Fiscal Year | 2024 | 2025 | 2026 | 2027 |
Revenue (b) | $ 35.9 | $ 39.6 | $ 43.9 | $ 47.7 |
Revenue Growth | 9.9% | 10.5% | 10.7% | 8.7% |
EPS | $ 9.9 | $ 11.2 | $ 12.8 | $ 14.5 |
EPS Growth | 12.7% | 13.0% | 14.3% | 13.7% |
Forward PE | 30.0 | 30.0 | 30.0 | 30.0 |
Stock Price | $ 297 | $ 335 | $ 383 | $ 436 |
Assuming that Mastercard’s growth profile edges slightly ahead of Visa’s, resulting in slightly more robust EPS growth, I still find Mastercard’s 5-year average forward PE ratio of 37.8x unjustifiable. Consequently, I’m adjusting the valuation target to 33x its earnings. Even at this revised level, it would still indicate a substantial stock appreciation from today’s price of $418, around 13.1% annually.
Fiscal Year | 2024 | 2025 | 2026 | 2027 |
Revenue (b) | $ 28.1 | $ 31.7 | $ 35.0 | $ 38.2 |
Revenue Growth | 12.3% | 13.0% | 10.3% | 9.1% |
EPS | $ 14.2 | $ 16.1 | $ 18.6 | $ 20.7 |
EPS Growth | 16.9% | 13.4% | 15.5% | 11.3% |
Forward PE | 33.0 | 33.0 | 33.0 | 33.0 |
Stock Price | $ 418 | $ 531 | $ 614 | $ 683 |
While both network providers are solid choices for a dividend growth portfolio, I’m skeptical of Mastercard’s premium valuation compared to Visa, especially when the EPS growth isn’t significantly higher.
Given this perspective, I lean more toward recommending Visa. I believe it will offer more dependable returns moving forward, primarily driven by EPS growth rather than multiple expansions.
Takeaway
Mastercard and Visa are two businesses operating within an oligopoly, boasting wide moats and internationally recognizable brands.
Both companies command a substantial market share, not only within the US but also globally. As the M2 supply increases, it indicates expanding markets for these two juggernauts.
Visa stands as the more profitable business owing to its sheer size and lower per transaction costs. Conversely, Mastercard exhibits stronger dividend growth and slightly better EPS growth expectations.
However, despite Mastercard’s expected 14.3% EPS growth surpassing Visa’s 13.4%, the 17.7% disparity in Forward PE ratio doesn’t appear justified.
Given this, while I appreciate both businesses, my preference leans towards Visa over Mastercard purely based on valuation and a higher margin of safety. I anticipate this choice might lead to marginally superior returns over the next four years.

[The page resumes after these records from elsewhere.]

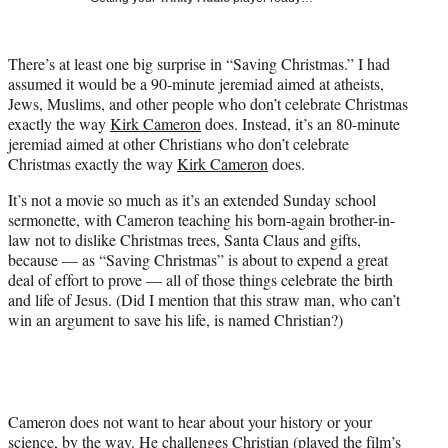
i
t
t
There’s at least one big surprise in “Saving Christmas.” I had
e
assumed it would be a 90-minute jeremiad aimed at atheists,
r
Jews, Muslims, and other people who don’t celebrate Christmas
)
exactly the way
Kirk Cameron
does. Instead, it’s an 80-minute
jeremiad aimed at other Christians who don’t celebrate
Christmas exactly the way
Kirk Cameron
does.
It’s not a movie so much as it’s an extended Sunday school
sermonette, with Cameron teaching his born-again brother-in-
law not to dislike Christmas trees, Santa Claus and gifts,
because — as “Saving Christmas” is about to expend a great
deal of effort to prove — all of those things celebrate the birth
and life of Jesus. (Did I mention that this straw man, who can’t
win an argument to save his life, is named Christian?)
Cameron does not want to hear about your history or your
science, by the way. He challenges Christian (played the film’s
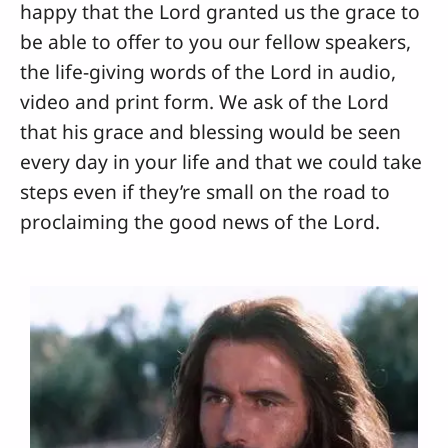
happy that the Lord granted us the grace to
be able to offer to you our fellow speakers,
the life-giving words of the Lord in audio,
video and print form. We ask of the Lord
that his grace and blessing would be seen
every day in your life and that we could take
steps even if they’re small on the road to
proclaiming the good news of the Lord.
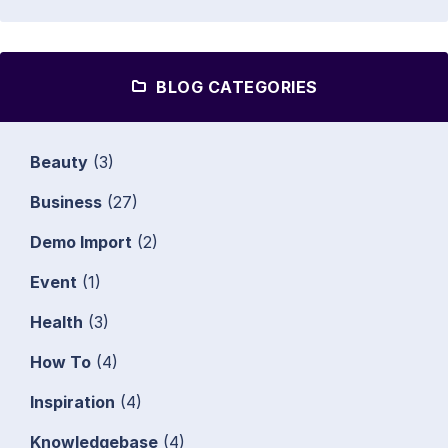
BLOG CATEGORIES
Beauty
(3)
Business
(27)
Demo Import
(2)
Event
(1)
Health
(3)
How To
(4)
Inspiration
(4)
Knowledgebase
(4)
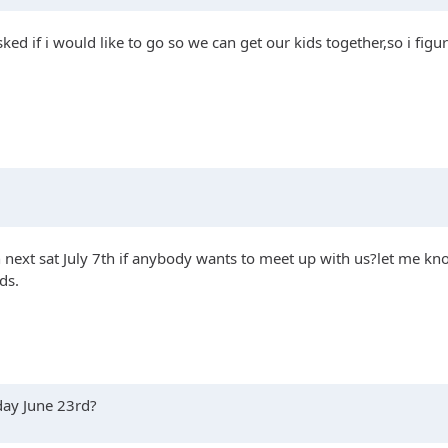
ked if i would like to go so we can get our kids together,so i figu
next sat July 7th if anybody wants to meet up with us?let me know
ds.
rday June 23rd?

Analyst’s Disclosure: I/we have a beneficial long position in the shares of MA, V either through stock ownership, options, or other derivatives. I wrote this article myself, and it expresses my own opinions. I am not receiving compensation for it (other than from Seeking Alpha). I have no business relationship with any company whose stock is mentioned in this article.